C’est plus important que de simplement regarder la fonction prendre du temps.

5. Le chargement du contenu de la page d’accueil ralentit souvent l’expérience de démarrage

De nombreuses applications semblent démarrer lentement, pas nécessairement parce que le processus est vraiment lent, mais parce que le contenu disponible sur le premier écran apparaît trop tard.

Par exemple :

  • Le squelette de la page d’accueil a été rendu
  • Mais il faut attendre que plusieurs demandes reviennent avant que ce soit comme “vraiment disponible”
  • Certains modules s’attendent
  • Le cache local n’est pas chargé en premier

La lenteur rencontrée par les utilisateurs à l’heure actuelle est en réalité plus proche d’un « problème de stratégie de contenu sur le premier écran » que d’un simple problème technique de démarrage.

Par conséquent, l’optimisation du démarrage est souvent liée à la stratégie du premier écran :

  • Quels modules doivent apparaître simultanément
  • Quels modules peuvent être utilisés comme écrans squelettes ?
  • Quel contenu peut afficher les résultats mis en cache en premier ?

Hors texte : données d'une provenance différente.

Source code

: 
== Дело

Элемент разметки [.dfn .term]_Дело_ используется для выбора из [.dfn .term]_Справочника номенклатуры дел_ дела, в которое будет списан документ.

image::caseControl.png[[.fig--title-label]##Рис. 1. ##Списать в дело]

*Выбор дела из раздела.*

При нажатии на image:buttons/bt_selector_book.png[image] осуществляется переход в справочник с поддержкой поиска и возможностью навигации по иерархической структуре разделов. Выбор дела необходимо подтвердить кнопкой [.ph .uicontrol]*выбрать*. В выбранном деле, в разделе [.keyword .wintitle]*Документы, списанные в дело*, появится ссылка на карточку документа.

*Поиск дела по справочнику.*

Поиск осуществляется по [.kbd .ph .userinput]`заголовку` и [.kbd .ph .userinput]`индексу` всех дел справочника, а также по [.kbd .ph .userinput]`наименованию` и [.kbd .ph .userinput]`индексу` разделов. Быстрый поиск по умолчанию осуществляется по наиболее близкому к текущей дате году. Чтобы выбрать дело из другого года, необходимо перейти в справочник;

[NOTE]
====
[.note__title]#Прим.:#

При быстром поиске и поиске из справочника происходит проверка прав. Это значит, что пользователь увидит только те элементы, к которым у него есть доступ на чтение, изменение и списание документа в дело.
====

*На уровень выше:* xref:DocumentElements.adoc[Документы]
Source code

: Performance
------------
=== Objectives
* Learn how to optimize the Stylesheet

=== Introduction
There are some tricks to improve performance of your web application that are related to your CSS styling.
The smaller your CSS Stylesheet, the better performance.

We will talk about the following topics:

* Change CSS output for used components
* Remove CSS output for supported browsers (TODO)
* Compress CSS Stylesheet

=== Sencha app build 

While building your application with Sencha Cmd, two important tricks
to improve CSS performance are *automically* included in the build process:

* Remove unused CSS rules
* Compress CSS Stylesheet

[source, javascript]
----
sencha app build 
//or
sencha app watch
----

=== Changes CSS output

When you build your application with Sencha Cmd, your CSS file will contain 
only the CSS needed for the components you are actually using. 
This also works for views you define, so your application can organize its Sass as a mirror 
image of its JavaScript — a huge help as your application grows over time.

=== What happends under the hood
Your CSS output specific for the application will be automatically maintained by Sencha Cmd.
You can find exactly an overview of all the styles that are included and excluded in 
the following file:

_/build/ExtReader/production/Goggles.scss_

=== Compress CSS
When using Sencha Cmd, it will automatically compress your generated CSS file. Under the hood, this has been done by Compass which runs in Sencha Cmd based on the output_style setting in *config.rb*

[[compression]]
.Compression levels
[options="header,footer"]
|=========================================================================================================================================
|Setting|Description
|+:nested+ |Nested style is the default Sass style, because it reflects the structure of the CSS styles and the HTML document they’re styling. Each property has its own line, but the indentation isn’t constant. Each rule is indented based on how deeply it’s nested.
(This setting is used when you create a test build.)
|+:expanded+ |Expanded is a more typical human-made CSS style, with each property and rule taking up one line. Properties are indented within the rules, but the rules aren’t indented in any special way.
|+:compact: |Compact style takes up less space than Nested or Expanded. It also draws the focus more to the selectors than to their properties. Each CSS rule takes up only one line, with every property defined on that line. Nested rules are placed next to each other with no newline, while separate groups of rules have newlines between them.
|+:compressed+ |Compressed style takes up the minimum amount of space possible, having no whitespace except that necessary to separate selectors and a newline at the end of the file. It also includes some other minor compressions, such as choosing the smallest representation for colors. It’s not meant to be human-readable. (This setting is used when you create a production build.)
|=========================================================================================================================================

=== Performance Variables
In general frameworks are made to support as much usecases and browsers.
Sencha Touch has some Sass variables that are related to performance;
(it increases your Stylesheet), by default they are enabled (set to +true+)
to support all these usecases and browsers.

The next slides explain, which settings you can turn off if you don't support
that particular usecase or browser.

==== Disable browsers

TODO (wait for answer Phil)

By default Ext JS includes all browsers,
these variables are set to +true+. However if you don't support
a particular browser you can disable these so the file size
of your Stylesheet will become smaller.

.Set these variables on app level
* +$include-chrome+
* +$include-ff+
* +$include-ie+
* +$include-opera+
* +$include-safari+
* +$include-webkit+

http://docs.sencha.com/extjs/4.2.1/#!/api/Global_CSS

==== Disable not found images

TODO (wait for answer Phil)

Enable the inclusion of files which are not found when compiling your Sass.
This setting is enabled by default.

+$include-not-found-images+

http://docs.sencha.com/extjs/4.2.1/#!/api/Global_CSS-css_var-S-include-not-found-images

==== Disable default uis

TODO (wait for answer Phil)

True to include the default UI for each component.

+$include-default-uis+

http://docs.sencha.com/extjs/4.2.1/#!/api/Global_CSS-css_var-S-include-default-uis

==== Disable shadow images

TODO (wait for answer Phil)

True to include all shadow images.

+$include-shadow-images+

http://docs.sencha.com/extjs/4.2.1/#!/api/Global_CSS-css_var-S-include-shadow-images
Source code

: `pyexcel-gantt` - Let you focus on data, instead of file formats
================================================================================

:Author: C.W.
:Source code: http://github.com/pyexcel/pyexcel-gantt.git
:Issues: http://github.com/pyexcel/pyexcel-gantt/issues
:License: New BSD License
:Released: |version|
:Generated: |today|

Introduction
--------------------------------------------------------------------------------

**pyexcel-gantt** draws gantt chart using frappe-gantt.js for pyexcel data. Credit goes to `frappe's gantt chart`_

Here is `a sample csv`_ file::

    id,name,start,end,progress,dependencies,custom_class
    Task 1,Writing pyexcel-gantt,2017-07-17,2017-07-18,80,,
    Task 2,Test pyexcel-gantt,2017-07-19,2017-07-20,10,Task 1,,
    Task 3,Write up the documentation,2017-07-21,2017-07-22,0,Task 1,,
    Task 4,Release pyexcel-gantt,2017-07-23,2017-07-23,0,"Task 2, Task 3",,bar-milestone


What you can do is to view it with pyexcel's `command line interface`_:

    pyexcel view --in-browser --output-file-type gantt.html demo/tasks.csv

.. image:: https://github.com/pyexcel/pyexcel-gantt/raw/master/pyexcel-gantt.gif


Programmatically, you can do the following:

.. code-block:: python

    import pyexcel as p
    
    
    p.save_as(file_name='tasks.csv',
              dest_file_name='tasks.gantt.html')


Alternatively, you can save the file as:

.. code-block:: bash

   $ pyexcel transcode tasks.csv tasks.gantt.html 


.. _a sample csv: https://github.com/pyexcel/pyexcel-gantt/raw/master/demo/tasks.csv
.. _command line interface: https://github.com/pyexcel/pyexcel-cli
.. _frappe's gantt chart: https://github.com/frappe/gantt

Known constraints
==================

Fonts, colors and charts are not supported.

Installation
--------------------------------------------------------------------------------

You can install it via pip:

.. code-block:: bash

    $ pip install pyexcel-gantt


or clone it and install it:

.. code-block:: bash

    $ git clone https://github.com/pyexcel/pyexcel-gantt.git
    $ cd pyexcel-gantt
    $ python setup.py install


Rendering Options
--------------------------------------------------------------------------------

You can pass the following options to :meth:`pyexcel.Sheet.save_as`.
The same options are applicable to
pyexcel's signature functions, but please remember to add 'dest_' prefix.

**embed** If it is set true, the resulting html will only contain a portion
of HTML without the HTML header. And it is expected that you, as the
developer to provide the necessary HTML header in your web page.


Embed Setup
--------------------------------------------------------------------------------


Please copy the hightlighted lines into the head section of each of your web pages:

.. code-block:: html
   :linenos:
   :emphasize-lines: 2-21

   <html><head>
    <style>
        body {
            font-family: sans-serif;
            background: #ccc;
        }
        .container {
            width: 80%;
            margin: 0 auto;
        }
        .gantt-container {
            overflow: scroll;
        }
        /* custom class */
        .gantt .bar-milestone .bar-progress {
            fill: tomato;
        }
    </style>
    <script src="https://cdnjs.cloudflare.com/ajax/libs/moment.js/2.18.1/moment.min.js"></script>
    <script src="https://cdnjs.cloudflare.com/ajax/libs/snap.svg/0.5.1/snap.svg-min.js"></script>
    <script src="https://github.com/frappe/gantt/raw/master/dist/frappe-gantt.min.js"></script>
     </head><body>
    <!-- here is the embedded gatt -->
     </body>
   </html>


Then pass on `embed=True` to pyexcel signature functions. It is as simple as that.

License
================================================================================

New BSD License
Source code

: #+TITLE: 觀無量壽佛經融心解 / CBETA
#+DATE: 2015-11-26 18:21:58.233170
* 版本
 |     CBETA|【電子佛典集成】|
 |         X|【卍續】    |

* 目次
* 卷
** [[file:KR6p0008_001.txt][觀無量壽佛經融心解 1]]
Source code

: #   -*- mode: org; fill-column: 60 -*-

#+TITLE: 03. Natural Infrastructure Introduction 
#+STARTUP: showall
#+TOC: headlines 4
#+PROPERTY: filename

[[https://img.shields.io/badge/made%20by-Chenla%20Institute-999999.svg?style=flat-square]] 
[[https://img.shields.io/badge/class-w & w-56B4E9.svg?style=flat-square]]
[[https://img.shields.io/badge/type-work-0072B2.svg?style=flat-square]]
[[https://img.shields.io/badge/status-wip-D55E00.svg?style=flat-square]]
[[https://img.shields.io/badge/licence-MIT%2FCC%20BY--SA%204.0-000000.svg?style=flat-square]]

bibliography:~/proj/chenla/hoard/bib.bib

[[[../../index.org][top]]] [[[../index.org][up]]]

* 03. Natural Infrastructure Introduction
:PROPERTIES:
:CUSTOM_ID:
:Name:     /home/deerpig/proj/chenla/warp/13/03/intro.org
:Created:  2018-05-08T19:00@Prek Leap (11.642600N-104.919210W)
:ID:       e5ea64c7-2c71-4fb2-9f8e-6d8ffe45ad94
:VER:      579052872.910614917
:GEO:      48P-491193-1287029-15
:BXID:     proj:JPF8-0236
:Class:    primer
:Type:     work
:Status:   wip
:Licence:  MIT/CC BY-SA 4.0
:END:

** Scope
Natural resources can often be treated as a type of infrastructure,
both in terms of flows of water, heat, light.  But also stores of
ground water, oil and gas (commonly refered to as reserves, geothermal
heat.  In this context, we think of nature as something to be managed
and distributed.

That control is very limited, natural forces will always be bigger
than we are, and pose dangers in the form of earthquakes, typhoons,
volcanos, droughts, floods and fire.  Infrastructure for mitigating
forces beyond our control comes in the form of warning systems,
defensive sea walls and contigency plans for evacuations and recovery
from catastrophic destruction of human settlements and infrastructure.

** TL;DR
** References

De nombreux démarrages dits lents sont en réalité causés par une organisation déraisonnable du contenu sur le premier écran.

6. Un jugement plus proche du combat réel : ce qui est actuellement lent, c’est “l’initialisation” ou le “premier montage d’écran”

Les deux se confondent souvent.

Initialisation lente

La question est plus biaisée :

-SDK

  • Prestations mondiales
  • Lecture des configurations
  • Injection de dépendances

L’assemblage du premier écran est lent

La question est plus biaisée :

  • Le module de la page d’accueil est trop lourd
  • Faire trop de travail dès que la page apparaît
  • La chaîne de dépendance des données du premier écran est trop longue

L’optimisation dans ces deux directions est complètement différente. Le premier nécessite le démantèlement de l’initialisation et une exécution retardée, tandis que le second nécessite de réexaminer la structure de la page et la stratégie de contenu.

7. Conclusion : La prémisse pour que l’optimisation soit réellement rentable est de commencer par tracer le chemin critique.

Pour le dire sous une forme plus courte, je dirais :

L’optimisation des startups est vraiment rentable. À première vue, il semble qu’il existe de nombreuses compétences. En fait, il s’agit plutôt de distinguer d’abord : quelles tâches appartiennent au chemin critique qui doivent être accomplies avant le premier écran, et lesquelles ne sont que des fardeaux qui ont été commodément insérés dans la phase de démarrage depuis longtemps.

Une fois que le chemin critique n’est pas clair, l’optimisation peut facilement se transformer en diligence partielle. Une fois le chemin critique clair, de nombreuses directions d’optimisation seront très claires.